To deploy the Internet or Management versions, we would need to do the same, providing the corresponding scripts:

start /wait /d "c:\Program Files (x86)\Tabular Editor" TabularEditor.exe Model.bim -S InternetModel.cs -D localhost AdventureWorksInternet -O -R
start /wait /d "c:\Program Files (x86)\Tabular Editor" TabularEditor.exe Model.bim -S ManagementModel.cs -D localhost AdventureWorksManagement -O -R

This assumes that you are executing the command line within the directory of your Model.bim file (or Database.json file if using the "Save to Folder"-functionality). The -S switch instructs Tabular Editor to apply the supplied script to the model, and the -D switch performs the deployment. The -O switch allows overwriting an existing database with the same name, and the -R switch indicates that we also want to overwrite roles of the target database.

Master model processing

If you have a dedicated processing server and large amounts of data overlap between the individual models, it may make sense for you to process the data into the master model first, before splitting it up. This way, you can avoid processing the same data several times, into individual models. This assumes, however, that you are not processing any tables where the partition query has been changed between versions, as shown in this section.

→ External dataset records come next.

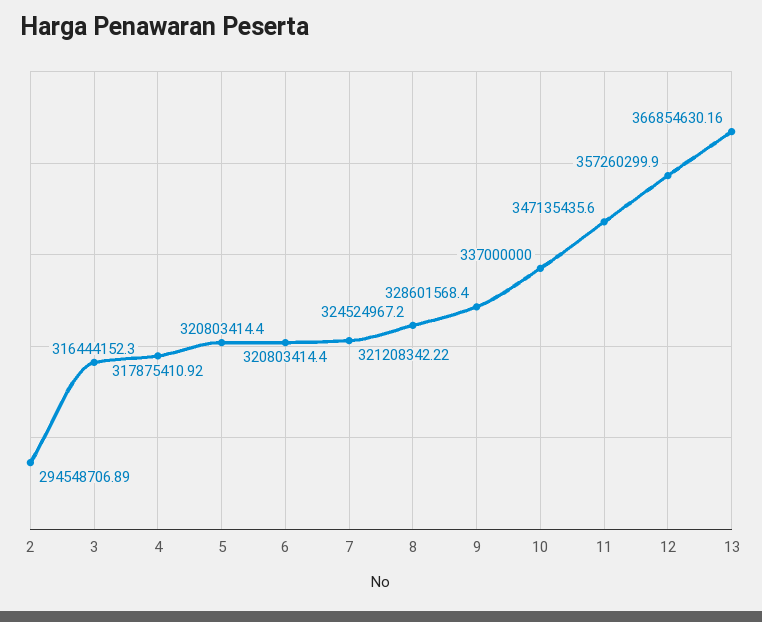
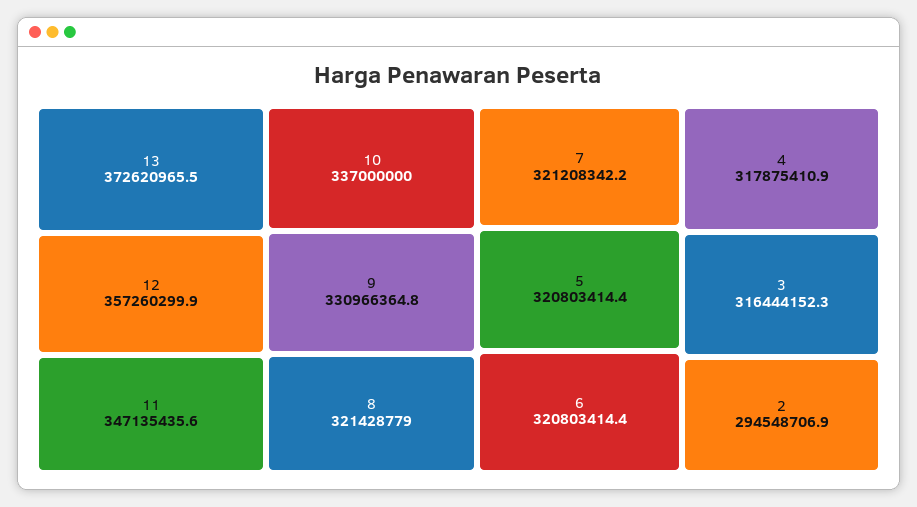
  {
    "2": 294548706.89,
    "3": 316444152.3,
    "4": 317875410.92,
    "5": 320803414.4,
    "6": 320803414.4,
    "7": 321208342.22,
-   "8": 324524967.2,
+   "8": 321428779,
-   "9": 328601568.4,
+   "9": 330966364.8,
    "10": 337000000,
    "11": 347135435.6,
    "12": 357260299.9,
-   "13": 366854630.16
+   "13": 372620965.5
  }

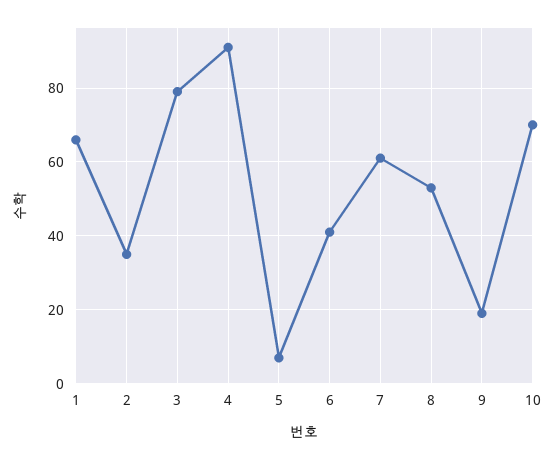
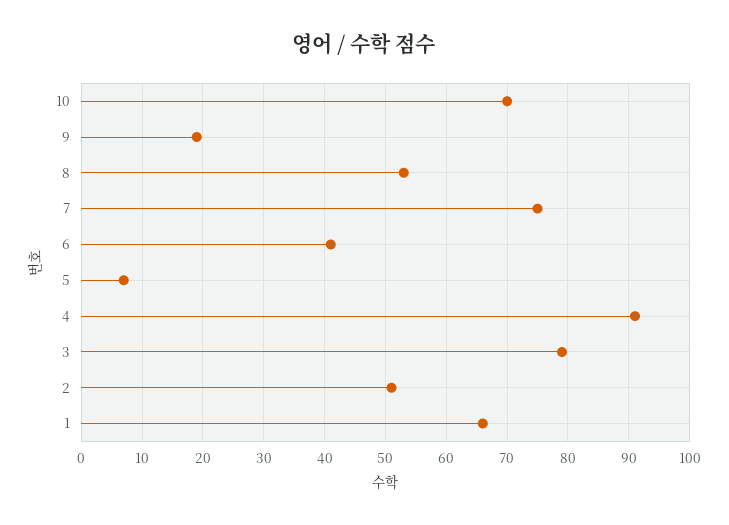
  {
    "1": 66,
-   "2": 35,
+   "2": 51,
    "3": 79,
    "4": 91,
    "5": 7,
    "6": 41,
-   "7": 60,
+   "7": 75,
    "8": 53,
    "9": 19,
    "10": 70
  }

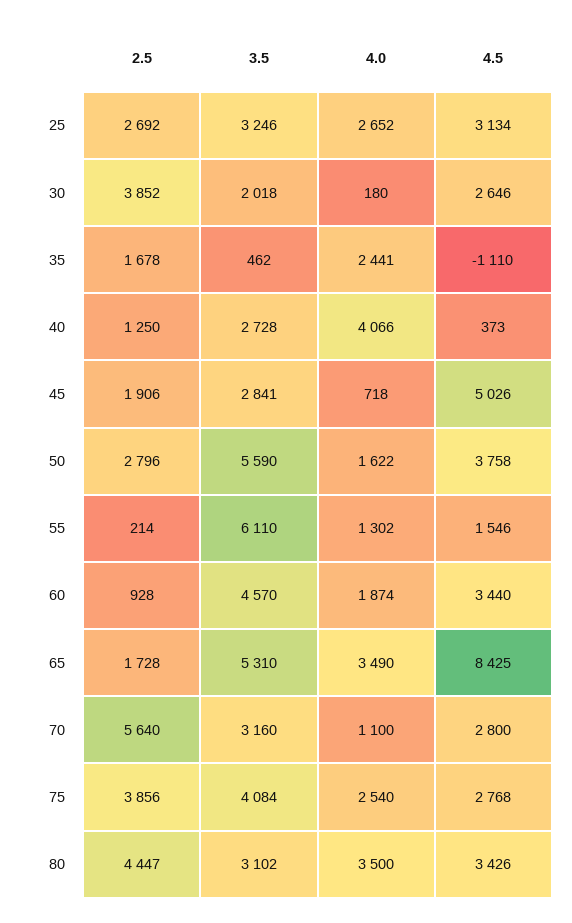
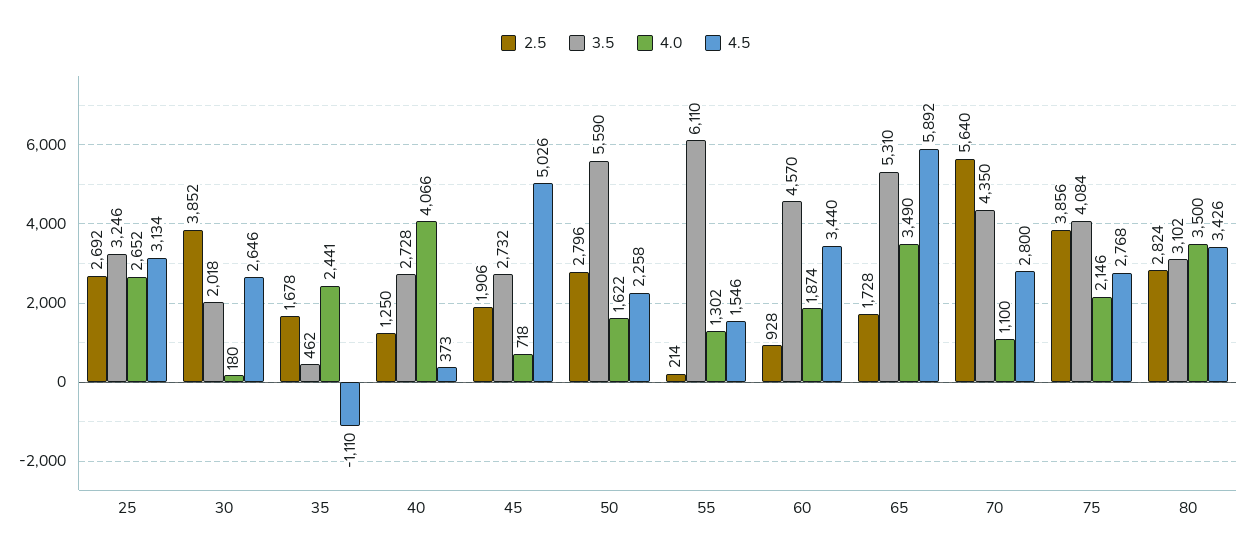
  {
    "2.5": {
      "25": 2692,
      "30": 3852,
      "35": 1678,
      "40": 1250,
      "45": 1906,
      "50": 2796,
      "55": 214,
      "60": 928,
      "65": 1728,
      "70": 5640,
      "75": 3856,
-     "80": 4447
+     "80": 2824
    },
    "3.5": {
      "25": 3246,
      "30": 2018,
      "35": 462,
      "40": 2728,
-     "45": 2841,
+     "45": 2732,
      "50": 5590,
      "55": 6110,
      "60": 4570,
      "65": 5310,
-     "70": 3160,
+     "70": 4350,
      "75": 4084,
      "80": 3102
    },
    "4.0": {
      "25": 2652,
      "30": 180,
      "35": 2441,
      "40": 4066,
      "45": 718,
      "50": 1622,
      "55": 1302,
      "60": 1874,
      "65": 3490,
      "70": 1100,
-     "75": 2540,
+     "75": 2146,
      "80": 3500
    },
    "4.5": {
      "25": 3134,
      "30": 2646,
      "35": -1110,
      "40": 373,
      "45": 5026,
-     "50": 3758,
+     "50": 2258,
      "55": 1546,
      "60": 3440,
-     "65": 8425,
+     "65": 5892,
      "70": 2800,
      "75": 2768,
      "80": 3426
    }
  }

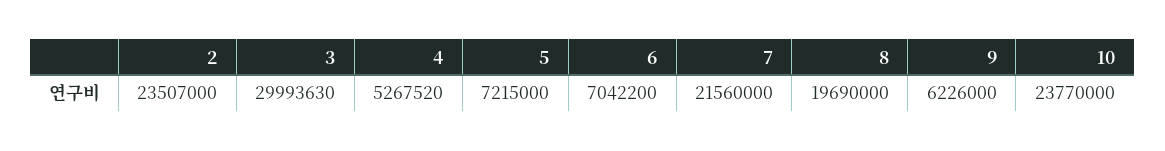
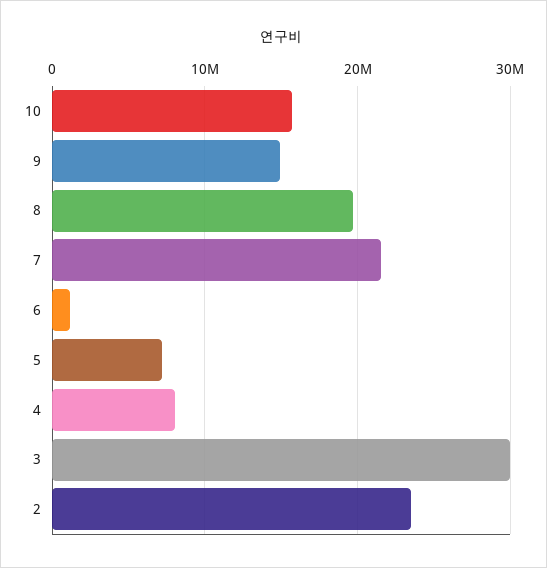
  {
    "2": 23507000,
    "3": 29993630,
-   "4": 5267520,
+   "4": 8000000,
    "5": 7215000,
-   "6": 7042200,
+   "6": 1000000,
    "7": 21560000,
    "8": 19690000,
-   "9": 6226000,
+   "9": 15000000,
-   "10": 23770000
+   "10": 16000000
  }

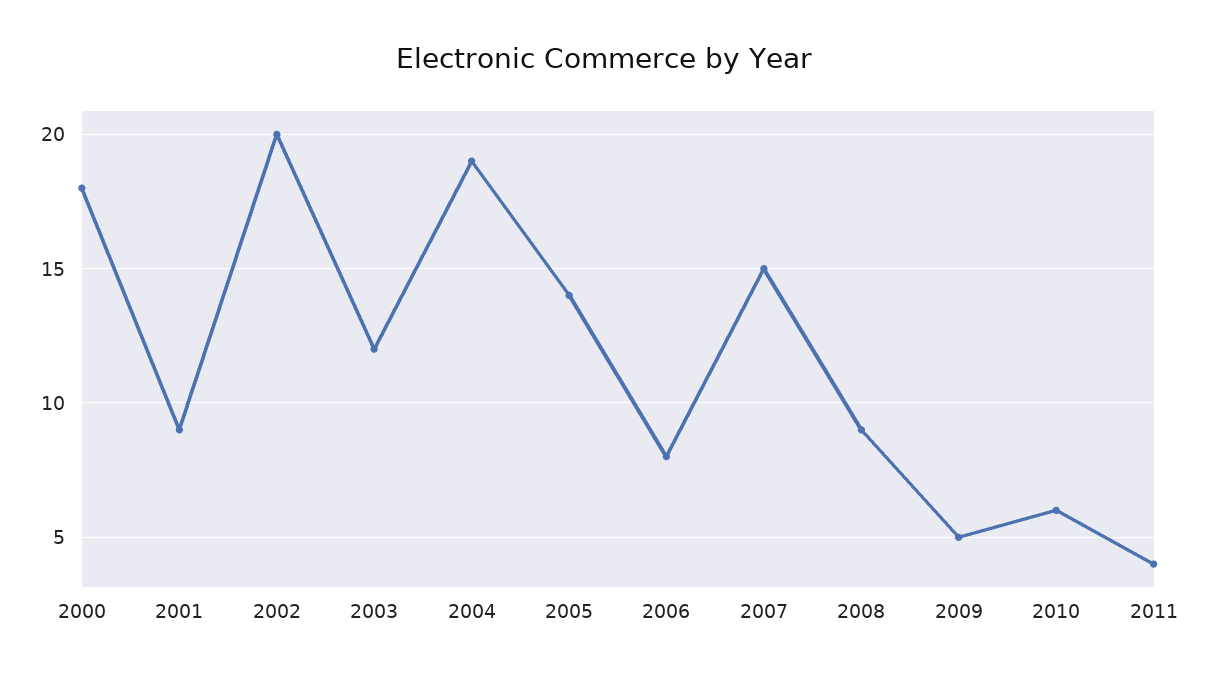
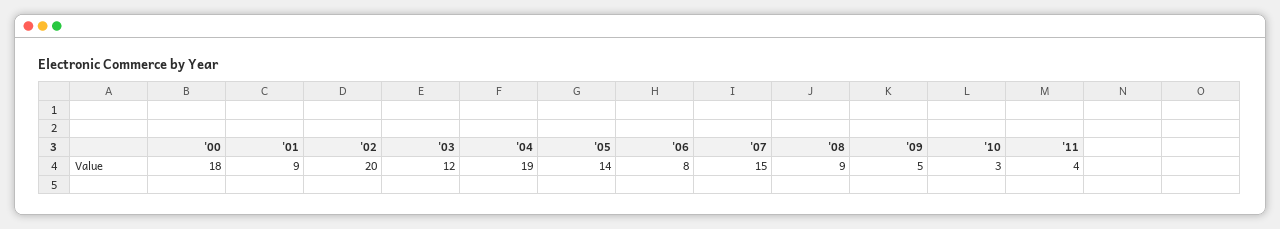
  {
    "2000": 18,
    "2001": 9,
    "2002": 20,
    "2003": 12,
    "2004": 19,
    "2005": 14,
    "2006": 8,
    "2007": 15,
    "2008": 9,
    "2009": 5,
-   "2010": 6,
+   "2010": 3,
    "2011": 4
  }

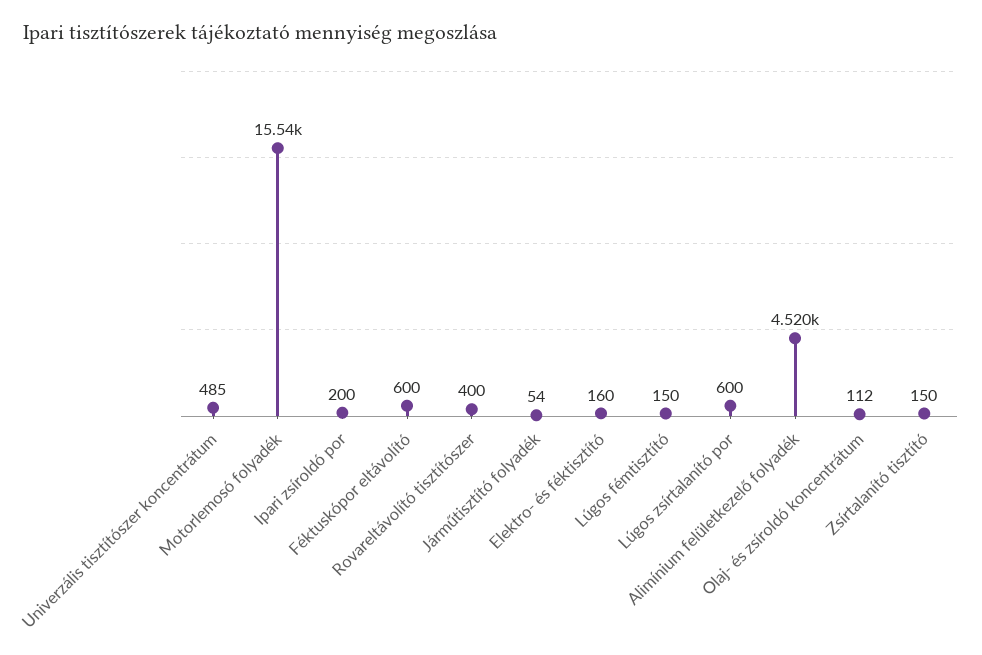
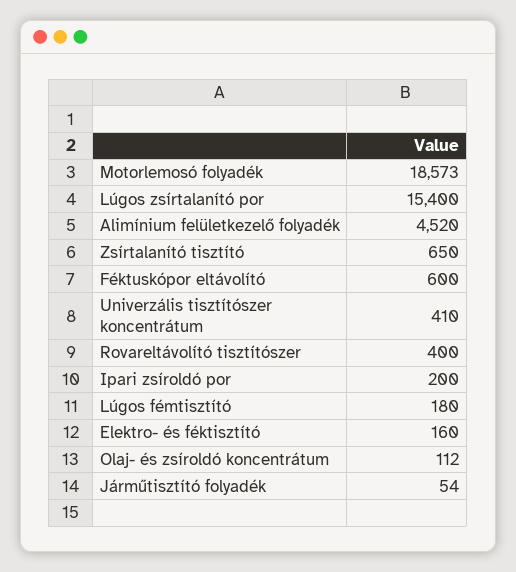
  {
-   "Univerzális tisztítószer koncentrátum": 485,
+   "Univerzális tisztítószer koncentrátum": 410,
-   "Motorlemosó folyadék": 15540,
+   "Motorlemosó folyadék": 18573,
    "Ipari zsíroldó por": 200,
    "Féktuskópor eltávolító": 600,
    "Rovareltávolító tisztítószer": 400,
    "Járműtisztító folyadék": 54,
    "Elektro- és féktisztító": 160,
-   "Lúgos fémtisztító": 150,
+   "Lúgos fémtisztító": 180,
-   "Lúgos zsírtalanító por": 600,
+   "Lúgos zsírtalanító por": 15400,
    "Alimínium felületkezelő folyadék": 4520,
    "Olaj- és zsíroldó koncentrátum": 112,
-   "Zsírtalanító tisztító": 150
+   "Zsírtalanító tisztító": 650
  }

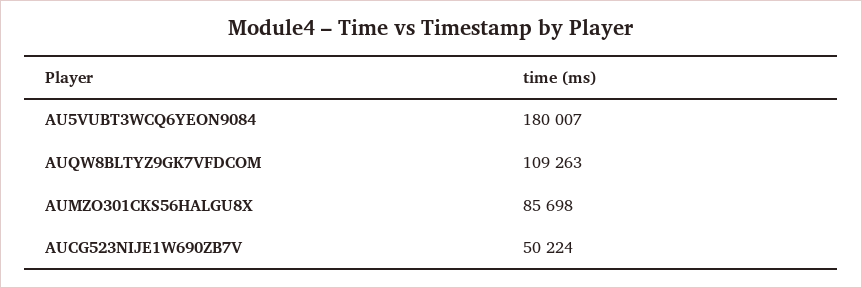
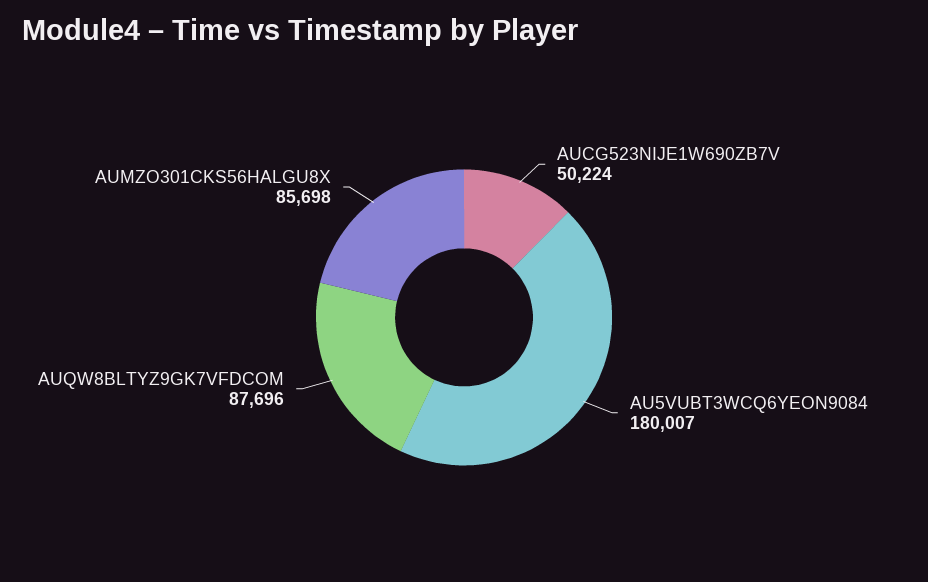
  {
    "AU5VUBT3WCQ6YEON9084": 180007,
-   "AUQW8BLTYZ9GK7VFDCOM": 109263,
+   "AUQW8BLTYZ9GK7VFDCOM": 87696,
    "AUMZO301CKS56HALGU8X": 85698,
    "AUCG523NIJE1W690ZB7V": 50224
  }

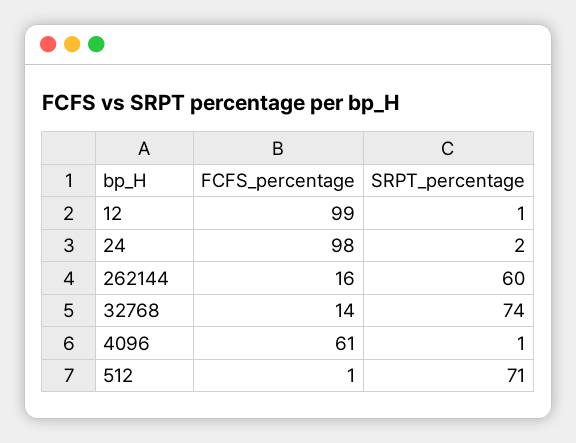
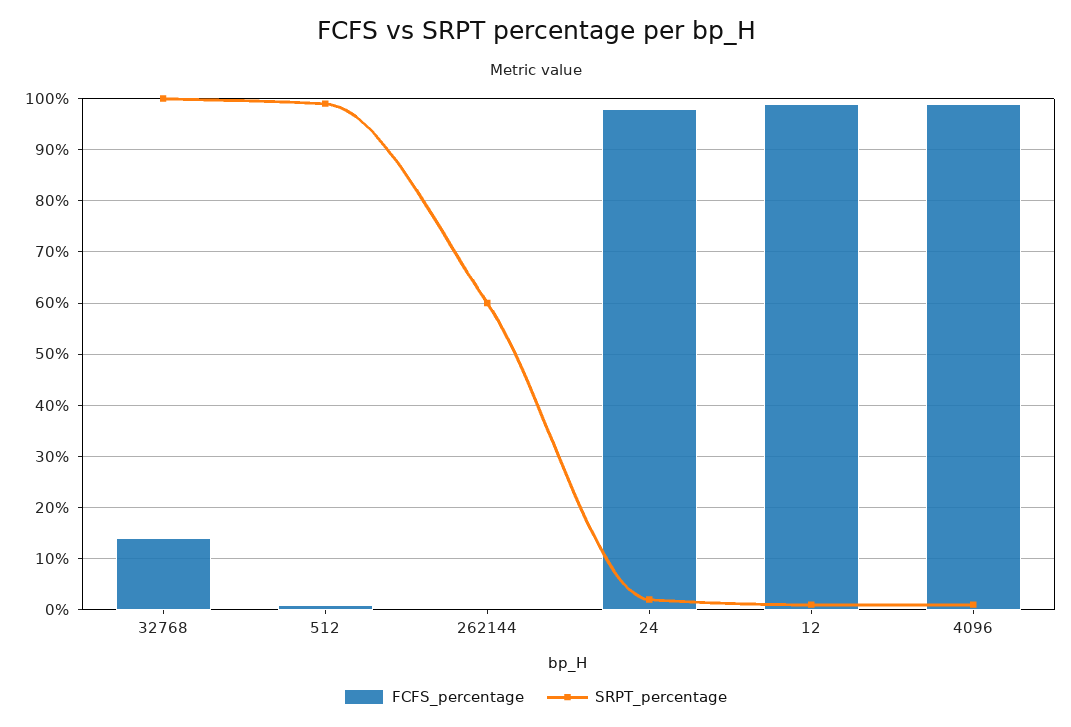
  {
    "FCFS_percentage": {
      "12": 99,
      "24": 98,
-     "262144": 16,
+     "262144": 0,
      "32768": 14,
-     "4096": 61,
+     "4096": 100,
      "512": 1
    },
    "SRPT_percentage": {
      "12": 1,
      "24": 2,
      "262144": 60,
-     "32768": 74,
+     "32768": 100,
      "4096": 1,
-     "512": 71
+     "512": 100
    }
  }

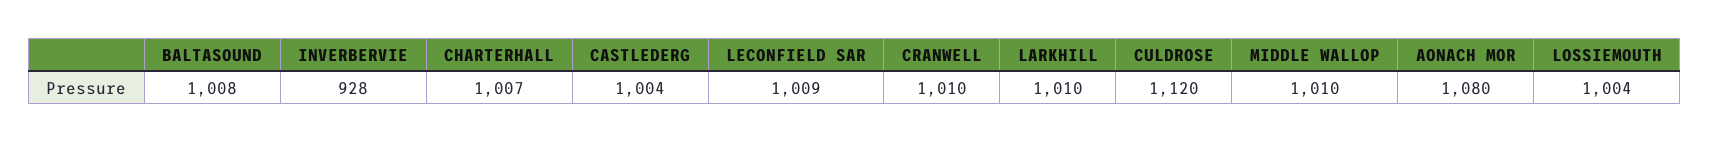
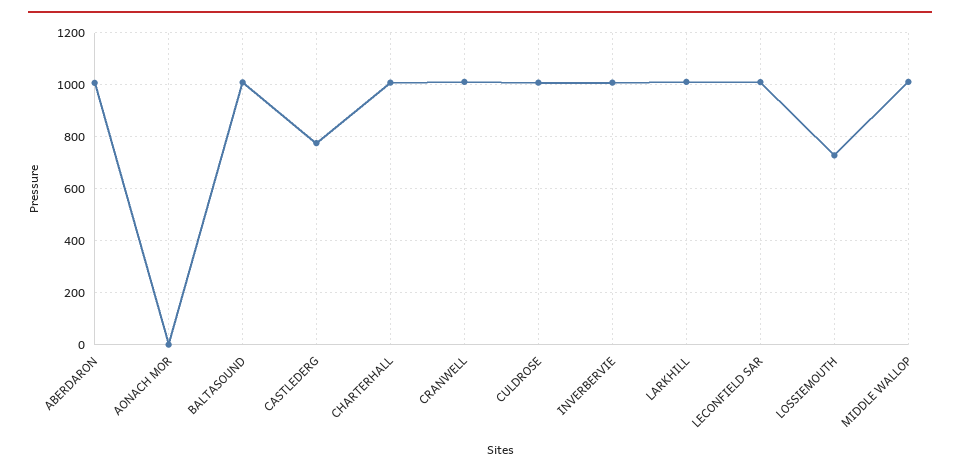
  {
    "BALTASOUND": 1008,
-   "INVERBERVIE": 928,
+   "INVERBERVIE": 1000,
    "CHARTERHALL": 1007,
-   "CASTLEDERG": 1004,
+   "CASTLEDERG": 775,
    "LECONFIELD SAR": 1009,
    "CRANWELL": 1010,
    "LARKHILL": 1010,
-   "CULDROSE": 1120,
+   "CULDROSE": 1000,
    "MIDDLE WALLOP": 1010,
-   "AONACH MOR": 1080,
+   "AONACH MOR": 0,
-   "LOSSIEMOUTH": 1004
+   "LOSSIEMOUTH": 725,
+   "ABERDARON": 1000
  }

The recipe for this is outlined below:

  1. (Optional - in case there were metadata changes) Deploy your master model to your processing server
  2. Perform the processing you need on your master model (do not process tables that have version-specific partition queries).
  3. Synchronise the master model into every individual model and use the command above to strip down the individual models after synchronisation, followed by a ProcessRecalc if necessary.
  4. (Optional) Process any tables on the individual models, that have version-specific partition queries.

Tips and tricks

When you're starting to use custom annotations a lot, there may be situations where you want to list all objects with a specific annotation. This is where the Dynamic LINQ expressions of the Filter-box comes in handy.

First off, let's say we wanted to find all objects where we added an annotation with the name "$InternetModel_Expression". Type the following into the filter textbox and hit ENTER:

:GetAnnotation("`$`InternetModel_Expression")<>null

Or, if you want to find all objects, that have an annotation ending with the word "_Expression", use:

:GetAnnotations().Any(EndsWith("_Expression"))

Note that these functions are case-sensitive, so if your annotation was written in lowercase, the above filter would not catch it.

You could also search for objects where the annotation had a specific value:

:GetAnnotation(`$`InternetModel_Description).Contains("TODO")

Conclusion

The technique described here can be very helpful when maintaining many similar models with a lots of shared functionality, such as Calendar tables and other common dimensions. The scripts used can be neatly reused as Custom Actions within Tabular Editor, while the actual deployment can be automated in various ways.